The affair had dealt a “huge blow” to the industry’s reputation, said the chairman of the Financial Services Authority (FSA), Lord Turner (pictured), who added that investment banking should be purged of its “culture of cynical entitlement”.
“The cynical greed of traders asking their colleagues to falsify their Libor submissions so that they could make bigger profits has justifiably shocked and angered people, in particular when we are facing hard economic times provoked by the financial crisis,” he said at the FSA’s annual public meeting.
Turner added that much of investment banking was socially useless. He pointed to the creation of complex tax-avoidance schemes, attempts to dodge the full impact of financial regulation and the use of accounting to gloss over the debts of banks, clients and even countries.

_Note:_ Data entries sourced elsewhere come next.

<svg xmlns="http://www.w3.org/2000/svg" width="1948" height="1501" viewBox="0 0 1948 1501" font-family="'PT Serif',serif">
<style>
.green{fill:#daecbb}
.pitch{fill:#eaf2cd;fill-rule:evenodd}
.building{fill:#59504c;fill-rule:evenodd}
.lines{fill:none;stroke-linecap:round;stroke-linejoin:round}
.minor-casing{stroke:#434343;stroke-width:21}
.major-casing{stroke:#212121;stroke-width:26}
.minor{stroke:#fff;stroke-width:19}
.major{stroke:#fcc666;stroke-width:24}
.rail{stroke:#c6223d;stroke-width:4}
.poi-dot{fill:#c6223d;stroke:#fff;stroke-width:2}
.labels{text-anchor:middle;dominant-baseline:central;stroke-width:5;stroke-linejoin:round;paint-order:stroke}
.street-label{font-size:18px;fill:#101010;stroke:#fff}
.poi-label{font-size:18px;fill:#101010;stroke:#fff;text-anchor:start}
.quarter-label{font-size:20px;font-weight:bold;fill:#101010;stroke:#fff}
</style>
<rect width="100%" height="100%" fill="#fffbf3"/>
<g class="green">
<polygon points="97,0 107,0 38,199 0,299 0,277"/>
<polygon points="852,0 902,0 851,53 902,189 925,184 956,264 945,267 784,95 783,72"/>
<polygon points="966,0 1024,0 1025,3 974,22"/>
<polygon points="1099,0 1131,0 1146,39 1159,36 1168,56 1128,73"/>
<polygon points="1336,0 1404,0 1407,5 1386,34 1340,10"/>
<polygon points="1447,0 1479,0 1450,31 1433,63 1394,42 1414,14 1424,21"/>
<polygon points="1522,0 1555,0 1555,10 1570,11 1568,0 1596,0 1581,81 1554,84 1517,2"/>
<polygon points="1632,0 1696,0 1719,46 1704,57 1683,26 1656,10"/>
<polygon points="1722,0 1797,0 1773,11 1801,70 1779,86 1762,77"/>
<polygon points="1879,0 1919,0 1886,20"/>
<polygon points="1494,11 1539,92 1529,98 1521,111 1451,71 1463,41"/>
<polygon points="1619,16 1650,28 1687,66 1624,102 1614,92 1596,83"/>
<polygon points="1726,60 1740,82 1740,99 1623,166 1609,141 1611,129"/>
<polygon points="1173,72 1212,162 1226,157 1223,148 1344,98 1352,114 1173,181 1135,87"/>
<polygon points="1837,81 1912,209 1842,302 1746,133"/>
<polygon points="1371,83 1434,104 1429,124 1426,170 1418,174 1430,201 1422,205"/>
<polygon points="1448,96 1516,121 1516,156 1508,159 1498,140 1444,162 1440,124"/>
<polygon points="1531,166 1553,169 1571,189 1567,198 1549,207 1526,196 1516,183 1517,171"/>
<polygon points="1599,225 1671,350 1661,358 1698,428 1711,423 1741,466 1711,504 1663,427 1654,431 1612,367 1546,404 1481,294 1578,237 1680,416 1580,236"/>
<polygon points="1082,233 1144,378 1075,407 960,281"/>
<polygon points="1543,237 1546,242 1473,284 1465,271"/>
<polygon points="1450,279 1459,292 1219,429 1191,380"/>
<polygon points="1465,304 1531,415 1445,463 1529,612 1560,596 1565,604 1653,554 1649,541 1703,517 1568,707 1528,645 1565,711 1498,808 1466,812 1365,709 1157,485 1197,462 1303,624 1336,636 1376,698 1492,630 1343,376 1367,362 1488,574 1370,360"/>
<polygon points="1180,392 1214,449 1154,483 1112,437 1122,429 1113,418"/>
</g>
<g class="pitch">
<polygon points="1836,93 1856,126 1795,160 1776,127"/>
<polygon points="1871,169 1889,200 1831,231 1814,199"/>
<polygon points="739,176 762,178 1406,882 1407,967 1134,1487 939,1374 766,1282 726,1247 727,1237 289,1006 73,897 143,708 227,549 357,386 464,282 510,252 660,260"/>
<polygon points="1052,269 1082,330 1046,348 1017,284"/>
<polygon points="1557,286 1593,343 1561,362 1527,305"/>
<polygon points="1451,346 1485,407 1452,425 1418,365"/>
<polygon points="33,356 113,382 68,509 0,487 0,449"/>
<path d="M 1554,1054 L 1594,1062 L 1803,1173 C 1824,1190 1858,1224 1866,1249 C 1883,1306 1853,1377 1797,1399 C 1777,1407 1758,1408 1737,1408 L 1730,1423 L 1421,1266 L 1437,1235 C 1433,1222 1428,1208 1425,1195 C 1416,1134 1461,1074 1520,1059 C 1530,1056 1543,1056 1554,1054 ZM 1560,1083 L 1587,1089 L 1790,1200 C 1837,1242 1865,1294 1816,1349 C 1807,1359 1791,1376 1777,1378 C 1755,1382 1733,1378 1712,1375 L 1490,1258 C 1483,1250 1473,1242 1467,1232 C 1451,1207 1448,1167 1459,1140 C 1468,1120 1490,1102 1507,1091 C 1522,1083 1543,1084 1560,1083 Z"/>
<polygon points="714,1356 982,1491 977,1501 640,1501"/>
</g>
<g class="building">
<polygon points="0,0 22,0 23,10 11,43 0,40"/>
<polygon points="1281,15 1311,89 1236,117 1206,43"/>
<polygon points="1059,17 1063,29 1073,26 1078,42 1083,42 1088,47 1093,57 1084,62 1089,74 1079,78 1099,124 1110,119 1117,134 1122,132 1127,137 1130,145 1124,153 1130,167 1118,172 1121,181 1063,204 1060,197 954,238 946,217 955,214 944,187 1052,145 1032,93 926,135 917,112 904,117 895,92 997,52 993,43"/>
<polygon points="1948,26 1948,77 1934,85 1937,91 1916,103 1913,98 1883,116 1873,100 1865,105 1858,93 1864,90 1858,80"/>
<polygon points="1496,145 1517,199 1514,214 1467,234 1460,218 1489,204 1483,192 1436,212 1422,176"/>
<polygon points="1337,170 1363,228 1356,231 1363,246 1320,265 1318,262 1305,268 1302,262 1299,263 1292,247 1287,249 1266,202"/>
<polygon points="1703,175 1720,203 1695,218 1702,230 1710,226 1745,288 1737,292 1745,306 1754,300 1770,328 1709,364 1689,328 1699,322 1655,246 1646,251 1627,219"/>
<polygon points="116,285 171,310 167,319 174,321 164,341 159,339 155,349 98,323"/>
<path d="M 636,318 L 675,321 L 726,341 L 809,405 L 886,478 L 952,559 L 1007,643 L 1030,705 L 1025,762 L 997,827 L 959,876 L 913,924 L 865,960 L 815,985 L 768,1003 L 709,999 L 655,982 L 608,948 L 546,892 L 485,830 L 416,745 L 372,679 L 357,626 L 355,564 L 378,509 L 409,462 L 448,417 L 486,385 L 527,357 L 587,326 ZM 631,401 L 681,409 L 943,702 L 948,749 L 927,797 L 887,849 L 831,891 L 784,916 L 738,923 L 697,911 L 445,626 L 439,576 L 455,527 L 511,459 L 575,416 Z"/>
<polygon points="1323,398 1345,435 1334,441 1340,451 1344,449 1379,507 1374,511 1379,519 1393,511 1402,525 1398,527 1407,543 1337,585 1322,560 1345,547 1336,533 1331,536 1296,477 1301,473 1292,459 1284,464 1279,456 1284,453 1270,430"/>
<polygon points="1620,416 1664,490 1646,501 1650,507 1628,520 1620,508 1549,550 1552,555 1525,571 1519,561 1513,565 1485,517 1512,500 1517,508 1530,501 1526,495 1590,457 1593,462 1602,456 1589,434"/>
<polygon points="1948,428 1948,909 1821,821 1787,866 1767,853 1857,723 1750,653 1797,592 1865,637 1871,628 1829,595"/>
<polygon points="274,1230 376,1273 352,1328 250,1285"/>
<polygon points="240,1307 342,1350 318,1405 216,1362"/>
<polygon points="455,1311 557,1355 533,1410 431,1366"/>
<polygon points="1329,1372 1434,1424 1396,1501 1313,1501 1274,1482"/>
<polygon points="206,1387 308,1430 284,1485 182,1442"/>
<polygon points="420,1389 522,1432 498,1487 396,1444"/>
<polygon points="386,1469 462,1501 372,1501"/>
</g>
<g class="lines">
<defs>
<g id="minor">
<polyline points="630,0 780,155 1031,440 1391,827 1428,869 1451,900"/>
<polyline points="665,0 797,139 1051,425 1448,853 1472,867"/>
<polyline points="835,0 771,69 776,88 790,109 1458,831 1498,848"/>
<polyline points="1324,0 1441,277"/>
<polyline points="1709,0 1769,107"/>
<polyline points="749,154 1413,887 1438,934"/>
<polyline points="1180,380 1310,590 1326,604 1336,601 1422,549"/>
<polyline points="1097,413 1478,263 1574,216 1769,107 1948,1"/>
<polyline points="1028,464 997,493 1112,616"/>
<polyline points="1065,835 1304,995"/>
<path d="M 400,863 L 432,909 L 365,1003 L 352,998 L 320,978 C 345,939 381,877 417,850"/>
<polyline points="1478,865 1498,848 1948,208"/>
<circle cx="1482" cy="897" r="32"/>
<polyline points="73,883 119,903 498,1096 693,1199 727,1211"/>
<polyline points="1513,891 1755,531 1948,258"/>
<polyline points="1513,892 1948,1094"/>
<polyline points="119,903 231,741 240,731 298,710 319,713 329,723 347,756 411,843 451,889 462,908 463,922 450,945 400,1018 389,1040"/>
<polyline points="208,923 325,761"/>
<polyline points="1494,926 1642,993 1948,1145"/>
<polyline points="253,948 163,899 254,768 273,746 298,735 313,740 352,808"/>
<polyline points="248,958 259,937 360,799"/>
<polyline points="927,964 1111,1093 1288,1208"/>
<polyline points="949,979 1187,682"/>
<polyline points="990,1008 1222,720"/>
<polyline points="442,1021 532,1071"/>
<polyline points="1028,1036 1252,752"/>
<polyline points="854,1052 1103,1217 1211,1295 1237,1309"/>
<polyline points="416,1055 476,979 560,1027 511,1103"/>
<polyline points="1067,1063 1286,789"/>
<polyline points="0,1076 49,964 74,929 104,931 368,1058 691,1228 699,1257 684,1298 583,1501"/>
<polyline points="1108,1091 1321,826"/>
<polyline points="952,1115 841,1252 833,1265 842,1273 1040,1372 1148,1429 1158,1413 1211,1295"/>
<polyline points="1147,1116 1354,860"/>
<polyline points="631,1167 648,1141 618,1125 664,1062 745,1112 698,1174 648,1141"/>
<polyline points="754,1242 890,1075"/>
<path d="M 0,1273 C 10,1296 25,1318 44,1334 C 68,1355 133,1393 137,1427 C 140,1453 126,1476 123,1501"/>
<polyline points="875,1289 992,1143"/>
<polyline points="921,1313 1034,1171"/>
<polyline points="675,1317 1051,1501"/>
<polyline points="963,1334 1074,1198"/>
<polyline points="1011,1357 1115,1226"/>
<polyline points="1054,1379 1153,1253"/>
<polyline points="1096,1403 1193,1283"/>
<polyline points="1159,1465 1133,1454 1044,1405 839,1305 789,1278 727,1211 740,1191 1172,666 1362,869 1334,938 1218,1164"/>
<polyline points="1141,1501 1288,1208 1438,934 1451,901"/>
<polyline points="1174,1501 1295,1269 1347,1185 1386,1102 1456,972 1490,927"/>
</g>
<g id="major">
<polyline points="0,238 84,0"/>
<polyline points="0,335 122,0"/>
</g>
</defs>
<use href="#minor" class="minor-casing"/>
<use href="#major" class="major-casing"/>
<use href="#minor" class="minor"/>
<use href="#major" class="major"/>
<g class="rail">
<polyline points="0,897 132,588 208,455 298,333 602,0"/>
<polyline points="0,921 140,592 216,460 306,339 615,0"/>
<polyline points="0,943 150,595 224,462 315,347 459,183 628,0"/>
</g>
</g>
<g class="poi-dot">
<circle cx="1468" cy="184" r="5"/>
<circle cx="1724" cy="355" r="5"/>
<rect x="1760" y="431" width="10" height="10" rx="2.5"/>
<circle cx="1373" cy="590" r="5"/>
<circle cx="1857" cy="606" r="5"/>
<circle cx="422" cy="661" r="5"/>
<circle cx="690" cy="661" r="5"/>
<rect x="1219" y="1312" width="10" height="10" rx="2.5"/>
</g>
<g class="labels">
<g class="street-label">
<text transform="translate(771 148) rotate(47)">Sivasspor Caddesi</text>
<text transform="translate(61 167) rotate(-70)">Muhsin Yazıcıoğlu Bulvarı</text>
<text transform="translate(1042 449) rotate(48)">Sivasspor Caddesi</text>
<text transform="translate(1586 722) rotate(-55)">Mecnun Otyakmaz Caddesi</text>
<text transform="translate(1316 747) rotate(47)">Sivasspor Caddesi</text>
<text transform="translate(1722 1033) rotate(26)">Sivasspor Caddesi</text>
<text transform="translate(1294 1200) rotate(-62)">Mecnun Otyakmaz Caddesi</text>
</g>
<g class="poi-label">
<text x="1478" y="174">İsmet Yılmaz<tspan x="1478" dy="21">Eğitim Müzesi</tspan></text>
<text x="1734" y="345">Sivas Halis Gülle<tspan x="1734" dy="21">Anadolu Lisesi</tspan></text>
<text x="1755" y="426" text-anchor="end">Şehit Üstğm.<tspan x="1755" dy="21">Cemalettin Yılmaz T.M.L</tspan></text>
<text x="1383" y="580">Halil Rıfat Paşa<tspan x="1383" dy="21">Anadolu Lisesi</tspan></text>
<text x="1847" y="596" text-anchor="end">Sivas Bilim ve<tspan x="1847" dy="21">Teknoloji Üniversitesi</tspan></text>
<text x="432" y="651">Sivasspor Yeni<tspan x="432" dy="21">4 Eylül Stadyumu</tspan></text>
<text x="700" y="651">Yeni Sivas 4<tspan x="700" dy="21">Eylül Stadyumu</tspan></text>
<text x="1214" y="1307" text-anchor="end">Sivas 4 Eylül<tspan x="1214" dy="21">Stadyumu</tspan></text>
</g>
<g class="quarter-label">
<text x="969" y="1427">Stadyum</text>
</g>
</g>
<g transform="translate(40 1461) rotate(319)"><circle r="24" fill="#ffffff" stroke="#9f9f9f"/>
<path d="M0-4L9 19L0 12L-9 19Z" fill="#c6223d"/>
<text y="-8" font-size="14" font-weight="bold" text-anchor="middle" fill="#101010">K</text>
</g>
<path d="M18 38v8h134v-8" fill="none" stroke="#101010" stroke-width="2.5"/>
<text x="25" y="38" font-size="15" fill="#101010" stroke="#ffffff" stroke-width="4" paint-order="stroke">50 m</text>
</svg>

He also warned that one of the FSA’s two successor bodies, the Financial Conduct Authority, would consider scrutinising more strictly the way banks dealt with professional clients, such as pension funds and insurance firms, and not only regulate their dealings with the retail customers.
“An insurance company or pension fund may be itself a large institution, but sitting behind the company or pension fund are retail investors. Any poor practice, which unreasonably shifts income to the industry, is at the expense of some end retail customer,” he said. “Shoddy wholesale practice is not a victimless act, even in those cases where it is not defined as a crime.”